The scheduler re-reads the configuration on every loop iteration, so editing the config files takes effect without a restart. A configuration that becomes invalid after a successful start is logged and ignored; the previously loaded jobs keep running. See Architecture and Internals.

Signal handling and graceful shutdown

SIGINT (Ctrl-C) and SIGTERM are both bound to the same graceful-shutdown path: they set an internal stop event. The scheduler loop notices the event, stops scheduling new job runs, logs Shutting down (after currently running jobs finish)..., and then yacron2:

  1. Cancels all pending retry timers.
  2. Waits for currently running jobs to finish.
  3. Stops the HTTP control server if it is running (logged as Stopping http server).

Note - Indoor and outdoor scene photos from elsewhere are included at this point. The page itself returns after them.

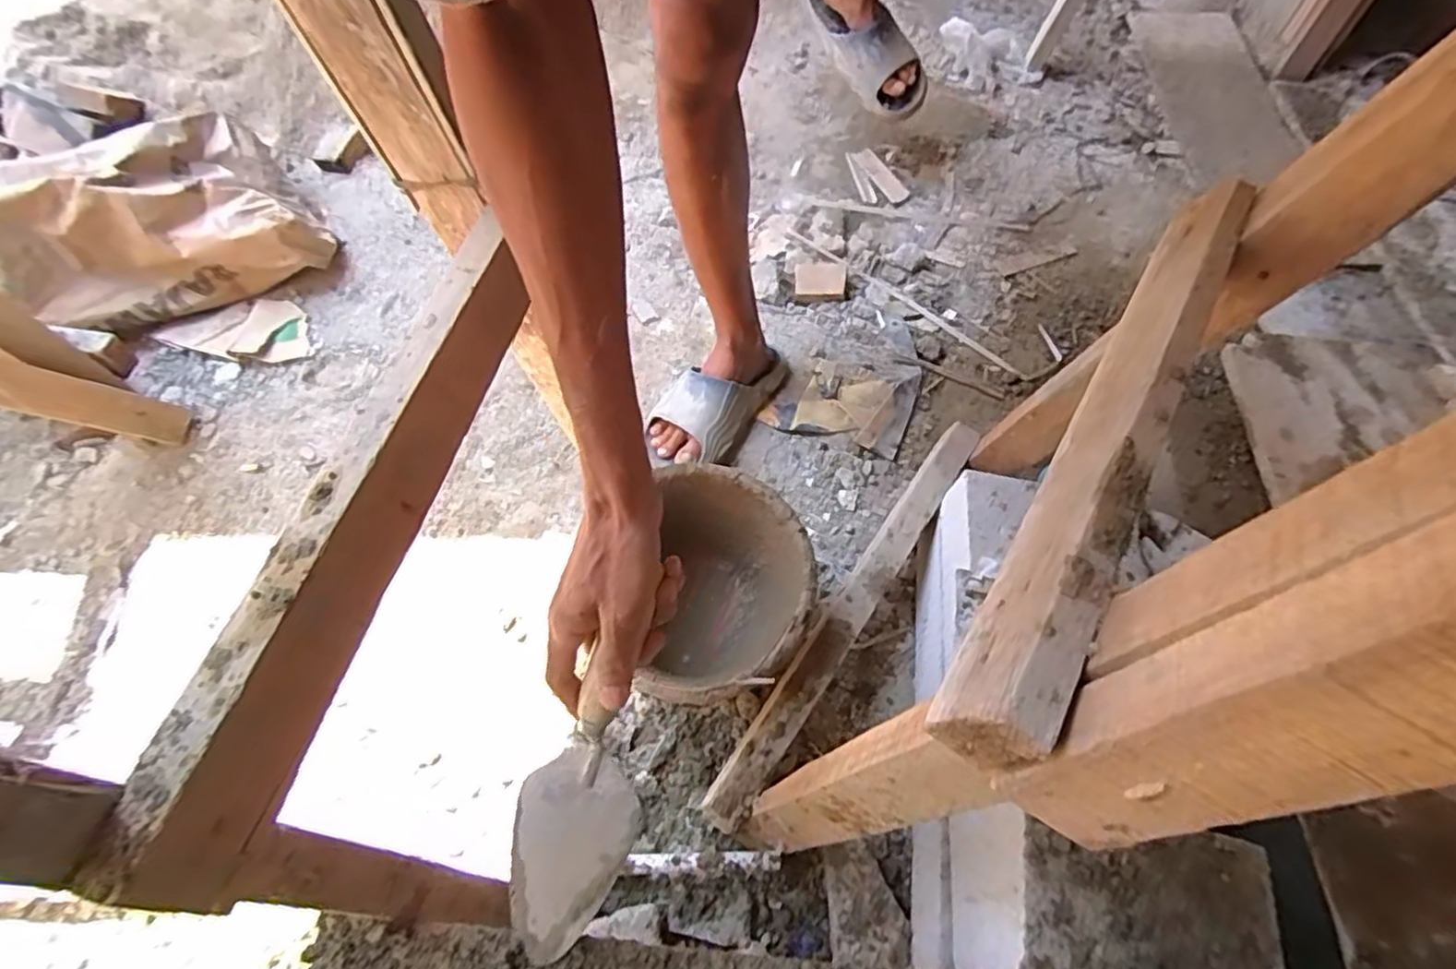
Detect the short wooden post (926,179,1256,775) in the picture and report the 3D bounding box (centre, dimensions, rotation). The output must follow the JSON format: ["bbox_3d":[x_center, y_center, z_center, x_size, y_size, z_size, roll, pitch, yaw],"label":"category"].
[{"bbox_3d":[0.237,-0.057,0.395,0.043,0.049,0.480,28,59,19],"label":"short wooden post"}]

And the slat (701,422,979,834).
[{"bbox_3d":[0.150,0.128,0.774,0.043,0.021,0.560,29,59,19],"label":"slat"}]

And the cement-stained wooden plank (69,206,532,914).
[{"bbox_3d":[-0.205,-0.005,0.399,0.043,0.056,0.437,8,55,6],"label":"cement-stained wooden plank"}]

yacron2 does not force-kill its own running jobs on shutdown. Individual jobs have their own kill behavior (killTimeout) when they are stopped; see Concurrency and Timeouts. Sending a second signal does not change the shutdown sequence; if you need an immediate stop, kill the process with SIGKILL (POSIX-only; there is no Windows equivalent, so use Task Manager or taskkill /F there).

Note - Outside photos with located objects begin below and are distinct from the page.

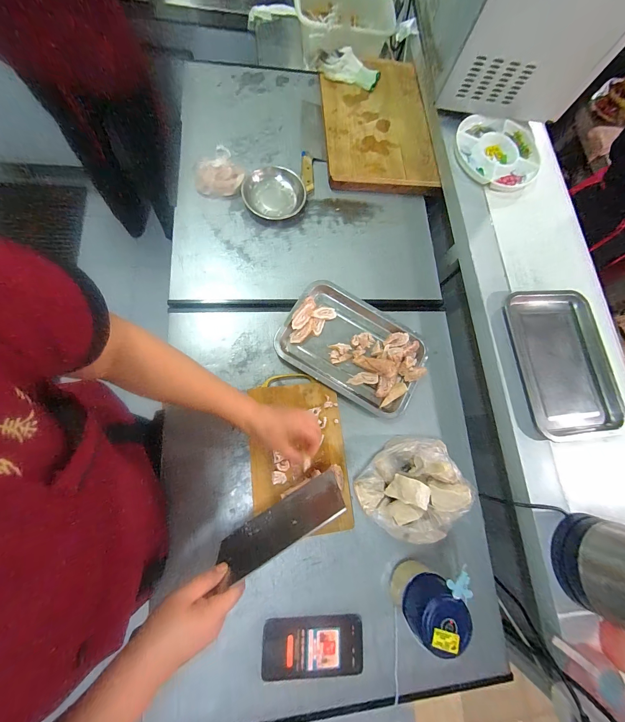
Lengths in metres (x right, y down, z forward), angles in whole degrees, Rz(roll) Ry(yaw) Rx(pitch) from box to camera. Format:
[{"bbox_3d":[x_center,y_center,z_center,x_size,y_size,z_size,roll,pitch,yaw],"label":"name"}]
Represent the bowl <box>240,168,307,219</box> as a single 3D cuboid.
[{"bbox_3d":[-0.092,-0.399,0.677,0.144,0.028,0.123,-9,78,-10],"label":"bowl"}]

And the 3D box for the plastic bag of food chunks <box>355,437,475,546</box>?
[{"bbox_3d":[0.189,0.229,0.514,0.186,0.080,0.167,-44,82,-11],"label":"plastic bag of food chunks"}]

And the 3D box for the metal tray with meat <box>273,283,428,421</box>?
[{"bbox_3d":[0.089,-0.032,0.614,0.311,0.045,0.211,32,74,1],"label":"metal tray with meat"}]

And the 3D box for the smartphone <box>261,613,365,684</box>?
[{"bbox_3d":[0.004,0.480,0.479,0.169,0.013,0.080,3,68,-9],"label":"smartphone"}]

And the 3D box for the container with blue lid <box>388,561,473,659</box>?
[{"bbox_3d":[0.188,0.397,0.468,0.084,0.113,0.082,2,76,-8],"label":"container with blue lid"}]

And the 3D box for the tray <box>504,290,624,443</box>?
[{"bbox_3d":[0.548,-0.001,0.611,0.226,0.029,0.301,-4,78,-10],"label":"tray"}]

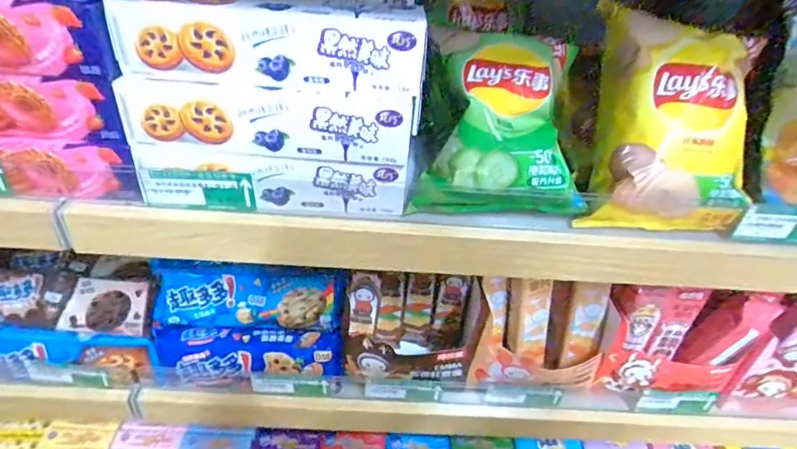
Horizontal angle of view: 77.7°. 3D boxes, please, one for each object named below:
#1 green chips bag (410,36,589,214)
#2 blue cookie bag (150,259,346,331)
[{"bbox_3d":[0.094,-0.089,0.451,0.146,0.160,0.060,1,1,-13],"label":"green chips bag"},{"bbox_3d":[-0.176,0.082,0.596,0.213,0.079,0.038,3,13,-3],"label":"blue cookie bag"}]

On Windows, press Ctrl-C or Ctrl-Break (SIGINT/SIGBREAK) to trigger the same graceful shutdown: it finishes the currently-running jobs first, exactly as SIGTERM does on POSIX. The wiring differs only internally: signal.signal plus a heartbeat timer, because the Proactor loop lacks add_signal_handler. See Running on Windows.

Exit codes

Code Condition
0 --version printed; --validate-config succeeded; --help; or normal shutdown after a signal.
1 Configuration error (parse/schema/validation failure or unreadable config); or the default -c path (platform-specific: /etc/yacron2.d on POSIX, %APPDATA%\yacron2 on Windows) does not exist and no -c was given.

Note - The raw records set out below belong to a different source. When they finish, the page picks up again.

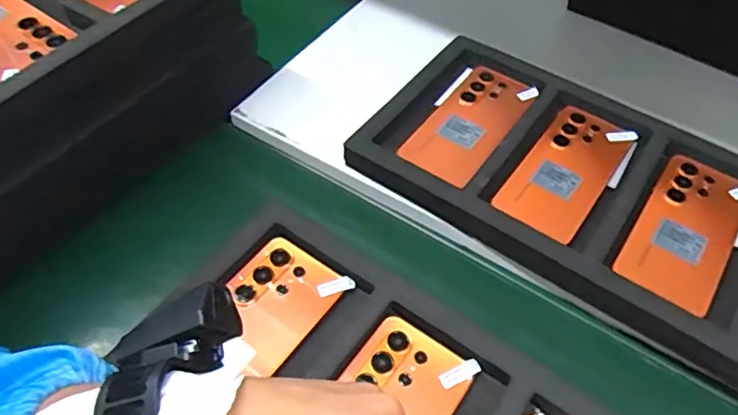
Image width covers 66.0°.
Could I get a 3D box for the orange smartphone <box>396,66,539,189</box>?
[{"bbox_3d":[0.103,-0.085,0.577,0.077,0.013,0.168,31,58,20],"label":"orange smartphone"}]

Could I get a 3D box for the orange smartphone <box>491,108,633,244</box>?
[{"bbox_3d":[0.188,-0.034,0.542,0.079,0.007,0.158,32,58,20],"label":"orange smartphone"}]

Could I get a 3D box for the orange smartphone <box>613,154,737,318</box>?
[{"bbox_3d":[0.282,0.019,0.500,0.079,0.006,0.165,32,59,20],"label":"orange smartphone"}]

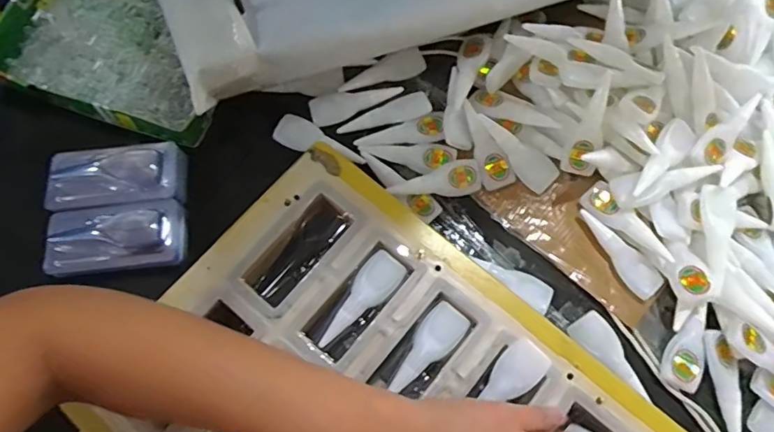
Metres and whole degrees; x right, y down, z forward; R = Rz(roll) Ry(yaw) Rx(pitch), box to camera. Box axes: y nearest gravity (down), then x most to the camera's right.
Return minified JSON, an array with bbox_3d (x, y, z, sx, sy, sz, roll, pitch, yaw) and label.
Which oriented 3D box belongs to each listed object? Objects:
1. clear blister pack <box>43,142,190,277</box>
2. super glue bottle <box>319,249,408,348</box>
[{"bbox_3d":[-0.227,-0.007,0.442,0.110,0.026,0.106,-7,72,-4],"label":"clear blister pack"},{"bbox_3d":[-0.021,0.065,0.409,0.030,0.007,0.085,38,75,11],"label":"super glue bottle"}]

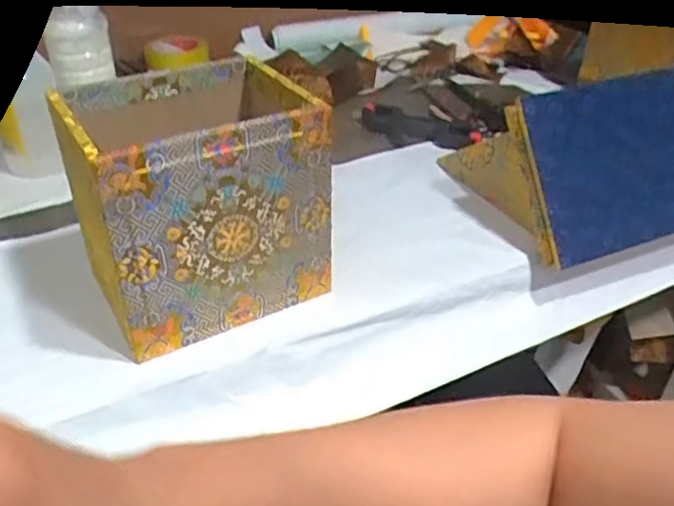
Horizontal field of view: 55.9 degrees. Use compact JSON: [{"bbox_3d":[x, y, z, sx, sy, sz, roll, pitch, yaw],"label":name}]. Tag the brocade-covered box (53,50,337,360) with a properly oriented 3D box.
[{"bbox_3d":[-0.122,-0.044,0.555,0.181,0.196,0.162,-20,43,-26],"label":"brocade-covered box"}]

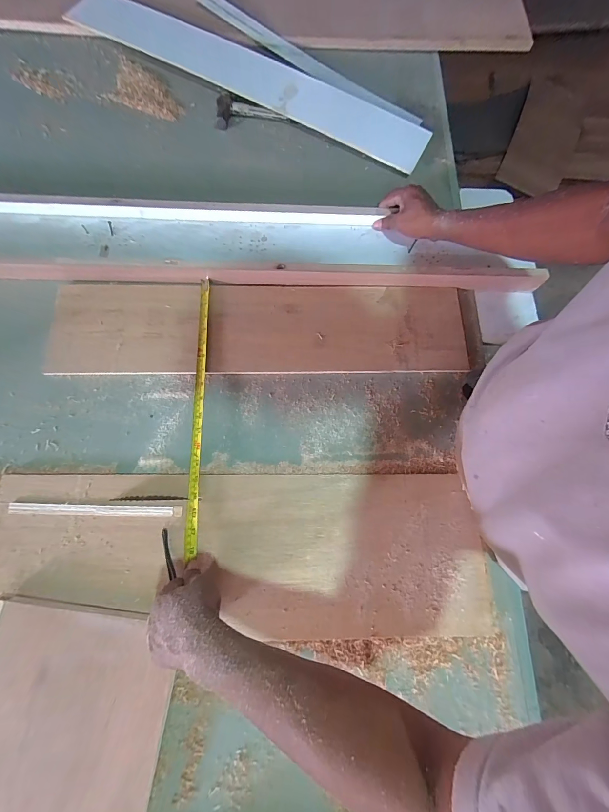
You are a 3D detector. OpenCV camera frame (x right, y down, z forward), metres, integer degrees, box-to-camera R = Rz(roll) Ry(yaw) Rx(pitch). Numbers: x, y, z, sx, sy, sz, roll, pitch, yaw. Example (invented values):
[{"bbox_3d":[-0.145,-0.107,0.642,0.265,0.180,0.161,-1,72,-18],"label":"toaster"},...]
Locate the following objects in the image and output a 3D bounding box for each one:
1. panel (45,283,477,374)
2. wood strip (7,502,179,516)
[{"bbox_3d":[-0.077,-0.143,0.545,0.712,0.018,0.173,0,75,-1],"label":"panel"},{"bbox_3d":[-0.314,0.156,0.459,0.252,0.004,0.016,1,75,0],"label":"wood strip"}]

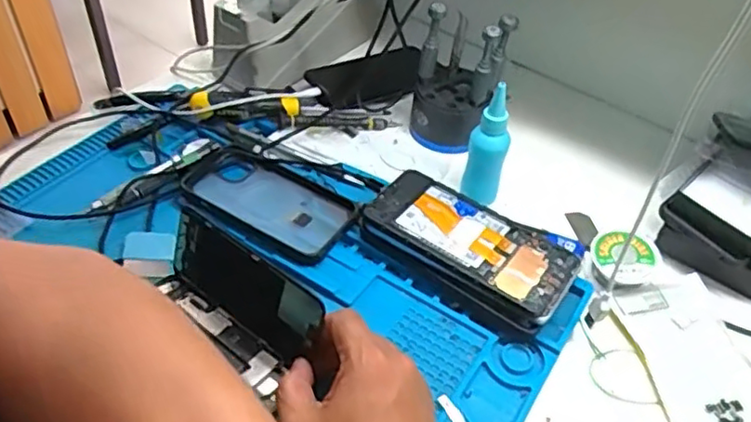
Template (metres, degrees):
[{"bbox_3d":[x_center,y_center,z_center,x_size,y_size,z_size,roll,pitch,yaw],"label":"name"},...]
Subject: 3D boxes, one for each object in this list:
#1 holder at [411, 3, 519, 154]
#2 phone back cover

A traceback (non-zero, not the clean 1 path) results from an invalid --log-level value, since the level is resolved before error handling is in place.

Examples

Run with a single config file in the foreground:

yacron2 -c /tmp/my-crontab.yaml

Run against a config directory (the conventional container entrypoint):

yacron2 -c /etc/yacron2.d

On Windows the config path uses Windows paths and the default is %APPDATA%\yacron2 rather than /etc/yacron2.d:

yacron2.exe -c %APPDATA%\yacron2

See Running on Windows for Windows-specific CLI behavior (default config path, default shell, Ctrl-C / Ctrl-Break shutdown).

Validate a config and exit (suitable for CI or a container healthcheck/preflight):

yacron2 -v -c /etc/yacron2.d

Increase log verbosity:

yacron2 -l DEBUG -c /tmp/my-crontab.yaml

Print the version:

yacron2 --version

For installation and packaging details (pip, PyInstaller binary, Docker), see Installation. For deploying yacron2 as a long-running service, see Production and Container Deployment. For Windows-specific CLI behavior (default config path, default shell, Ctrl-C / Ctrl-Break shutdown), see Running on Windows.